_To-do item_
How many lines in the records below contain the word "source"? Give only the number.
::::
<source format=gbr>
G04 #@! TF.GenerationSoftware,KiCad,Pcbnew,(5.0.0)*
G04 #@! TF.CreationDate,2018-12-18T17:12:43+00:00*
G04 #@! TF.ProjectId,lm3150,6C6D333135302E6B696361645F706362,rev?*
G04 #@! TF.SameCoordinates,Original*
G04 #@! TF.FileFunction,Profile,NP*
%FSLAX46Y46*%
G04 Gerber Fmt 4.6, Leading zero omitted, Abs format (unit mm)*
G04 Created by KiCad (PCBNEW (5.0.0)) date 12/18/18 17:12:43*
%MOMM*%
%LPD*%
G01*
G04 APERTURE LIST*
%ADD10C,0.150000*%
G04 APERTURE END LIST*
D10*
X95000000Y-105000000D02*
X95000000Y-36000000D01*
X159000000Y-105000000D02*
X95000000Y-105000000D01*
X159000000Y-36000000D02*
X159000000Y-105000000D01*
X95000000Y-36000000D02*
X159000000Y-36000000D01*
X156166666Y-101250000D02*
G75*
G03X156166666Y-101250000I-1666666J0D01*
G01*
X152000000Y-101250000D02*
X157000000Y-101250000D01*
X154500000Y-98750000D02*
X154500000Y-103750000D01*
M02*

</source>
::::
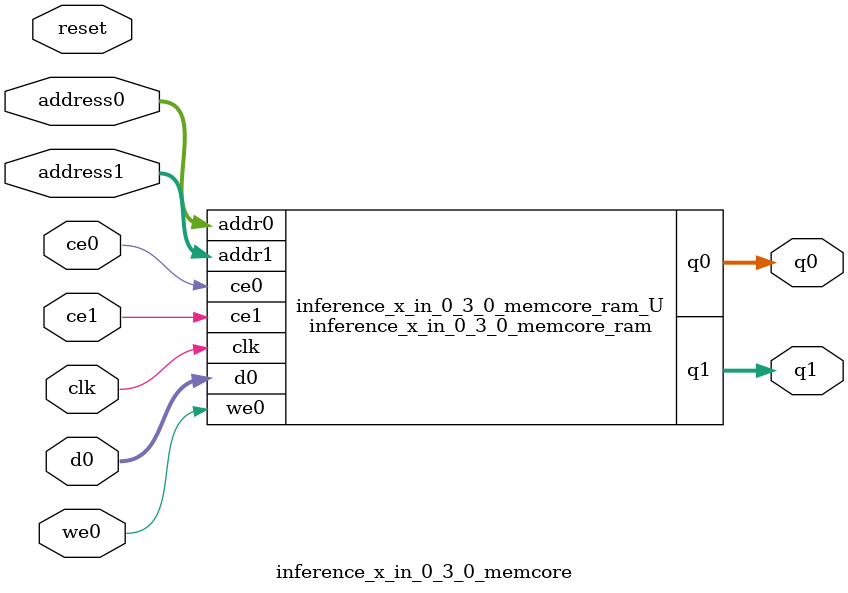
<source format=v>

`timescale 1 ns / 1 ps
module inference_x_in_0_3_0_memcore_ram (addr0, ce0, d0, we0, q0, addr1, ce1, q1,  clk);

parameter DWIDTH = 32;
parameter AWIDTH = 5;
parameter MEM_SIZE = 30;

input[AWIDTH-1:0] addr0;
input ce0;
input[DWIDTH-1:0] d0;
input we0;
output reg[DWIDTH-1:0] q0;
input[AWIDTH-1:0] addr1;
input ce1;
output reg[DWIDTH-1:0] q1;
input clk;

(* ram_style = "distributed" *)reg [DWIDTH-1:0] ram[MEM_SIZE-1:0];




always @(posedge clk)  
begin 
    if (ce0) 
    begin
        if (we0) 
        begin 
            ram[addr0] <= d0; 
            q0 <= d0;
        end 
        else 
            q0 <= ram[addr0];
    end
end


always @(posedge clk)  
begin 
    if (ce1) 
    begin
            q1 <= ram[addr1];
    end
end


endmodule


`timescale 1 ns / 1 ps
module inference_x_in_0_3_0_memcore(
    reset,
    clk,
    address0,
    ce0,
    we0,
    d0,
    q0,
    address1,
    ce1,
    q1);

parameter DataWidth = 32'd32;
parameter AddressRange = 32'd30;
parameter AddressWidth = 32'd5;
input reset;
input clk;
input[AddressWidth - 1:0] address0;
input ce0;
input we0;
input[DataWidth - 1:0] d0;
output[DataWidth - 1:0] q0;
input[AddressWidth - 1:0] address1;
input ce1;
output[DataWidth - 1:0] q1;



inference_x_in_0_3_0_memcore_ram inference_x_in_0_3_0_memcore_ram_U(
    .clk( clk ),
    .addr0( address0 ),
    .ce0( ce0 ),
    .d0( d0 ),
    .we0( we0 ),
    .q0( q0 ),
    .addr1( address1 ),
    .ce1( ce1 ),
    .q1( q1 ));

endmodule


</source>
::::
_Result of the task_
4